START MATERIAL FOR THIS EXERCISE
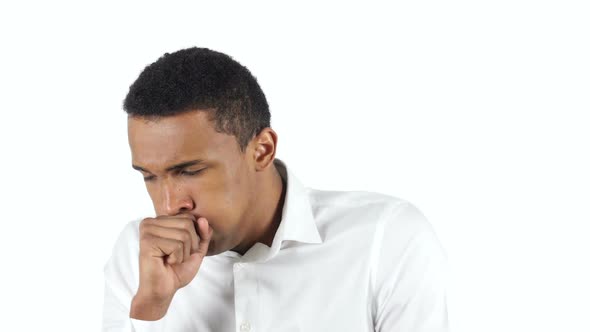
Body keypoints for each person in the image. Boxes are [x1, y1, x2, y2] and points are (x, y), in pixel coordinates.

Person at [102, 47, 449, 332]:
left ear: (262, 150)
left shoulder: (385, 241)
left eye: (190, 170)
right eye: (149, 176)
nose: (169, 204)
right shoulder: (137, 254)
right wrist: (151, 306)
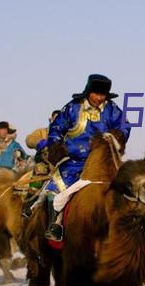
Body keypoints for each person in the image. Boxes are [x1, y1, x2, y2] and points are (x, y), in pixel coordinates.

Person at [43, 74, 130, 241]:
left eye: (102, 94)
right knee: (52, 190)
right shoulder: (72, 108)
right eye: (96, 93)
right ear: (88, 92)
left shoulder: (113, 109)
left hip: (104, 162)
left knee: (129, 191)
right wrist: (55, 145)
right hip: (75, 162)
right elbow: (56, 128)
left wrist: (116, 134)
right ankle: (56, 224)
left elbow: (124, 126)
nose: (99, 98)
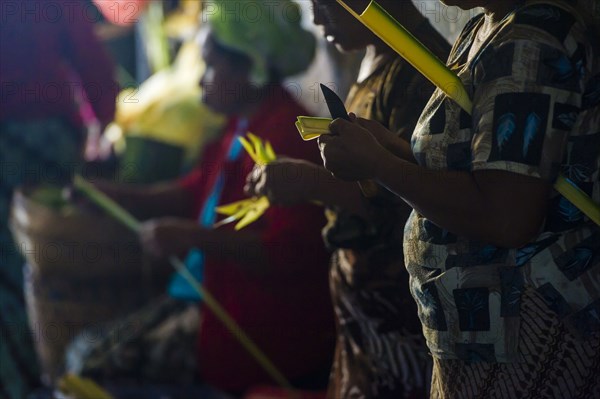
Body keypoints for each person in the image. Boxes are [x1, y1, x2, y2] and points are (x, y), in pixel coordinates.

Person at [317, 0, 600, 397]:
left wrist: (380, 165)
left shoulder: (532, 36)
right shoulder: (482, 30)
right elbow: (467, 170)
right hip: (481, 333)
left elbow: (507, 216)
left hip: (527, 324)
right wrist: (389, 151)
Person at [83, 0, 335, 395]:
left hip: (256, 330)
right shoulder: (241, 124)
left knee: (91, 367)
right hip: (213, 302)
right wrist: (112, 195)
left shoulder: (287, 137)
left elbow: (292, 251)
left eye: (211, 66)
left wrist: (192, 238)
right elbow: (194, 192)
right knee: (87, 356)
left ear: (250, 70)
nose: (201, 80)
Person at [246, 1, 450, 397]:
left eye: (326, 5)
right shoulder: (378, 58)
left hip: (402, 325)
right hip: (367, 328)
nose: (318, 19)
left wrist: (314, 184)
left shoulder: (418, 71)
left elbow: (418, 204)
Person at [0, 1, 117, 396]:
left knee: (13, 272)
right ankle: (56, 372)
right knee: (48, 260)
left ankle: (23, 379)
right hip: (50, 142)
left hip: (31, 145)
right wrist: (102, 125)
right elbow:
END MATERIAL FOR THIS EXERCISE
Output all the entries above verbatim, please. No images.

Body keypoints for each person in the image. Boxes are [x1, y1, x2, y2] and points are (x, y), in pixel coordinates.

Person at [102, 47, 449, 332]:
left ear: (262, 150)
left shoulder: (385, 241)
left eye: (190, 170)
right eye: (149, 176)
nose: (169, 204)
right shoulder: (137, 254)
right wrist: (151, 306)
Body keypoints for each person in the image. Boxes are [x1, y1, x2, y2] and points are (x, y), in pixel coordinates.

Person at [43, 74, 130, 241]:
left eye: (102, 94)
right knee: (52, 190)
right shoulder: (72, 108)
right eye: (96, 93)
right ear: (88, 92)
left shoulder: (113, 109)
left hip: (104, 162)
left knee: (129, 191)
right wrist: (55, 145)
right hip: (75, 162)
right elbow: (56, 128)
left wrist: (116, 134)
right ankle: (56, 224)
left elbow: (124, 126)
nose: (99, 98)
Body keypoints for each person in the image. Boxes are [x1, y1, x2, y2] and points are (x, y), in pixel coordinates.

Person at [317, 0, 600, 397]:
left wrist: (380, 165)
left shoulder: (532, 36)
right shoulder: (482, 30)
right elbow: (467, 170)
right hip: (481, 333)
left elbow: (507, 216)
left hip: (527, 324)
right wrist: (389, 151)
Person at [83, 0, 335, 395]:
left hip: (256, 330)
right shoulder: (241, 124)
left knee: (91, 367)
right hip: (213, 302)
right wrist: (112, 195)
left shoulder: (287, 137)
left elbow: (292, 251)
left eye: (211, 66)
left wrist: (192, 238)
right elbow: (194, 192)
right knee: (87, 356)
left ear: (250, 70)
nose: (201, 80)
Person at [246, 1, 450, 397]:
left eye: (326, 5)
right shoulder: (378, 58)
left hip: (402, 325)
right hip: (367, 328)
nose: (318, 19)
left wrist: (314, 184)
left shoulder: (418, 71)
left elbow: (418, 204)
Person at [0, 1, 117, 396]:
left knee: (13, 272)
right ankle: (56, 372)
right knee: (48, 260)
left ankle: (23, 379)
right hip: (50, 142)
left hip: (31, 145)
right wrist: (102, 125)
right elbow:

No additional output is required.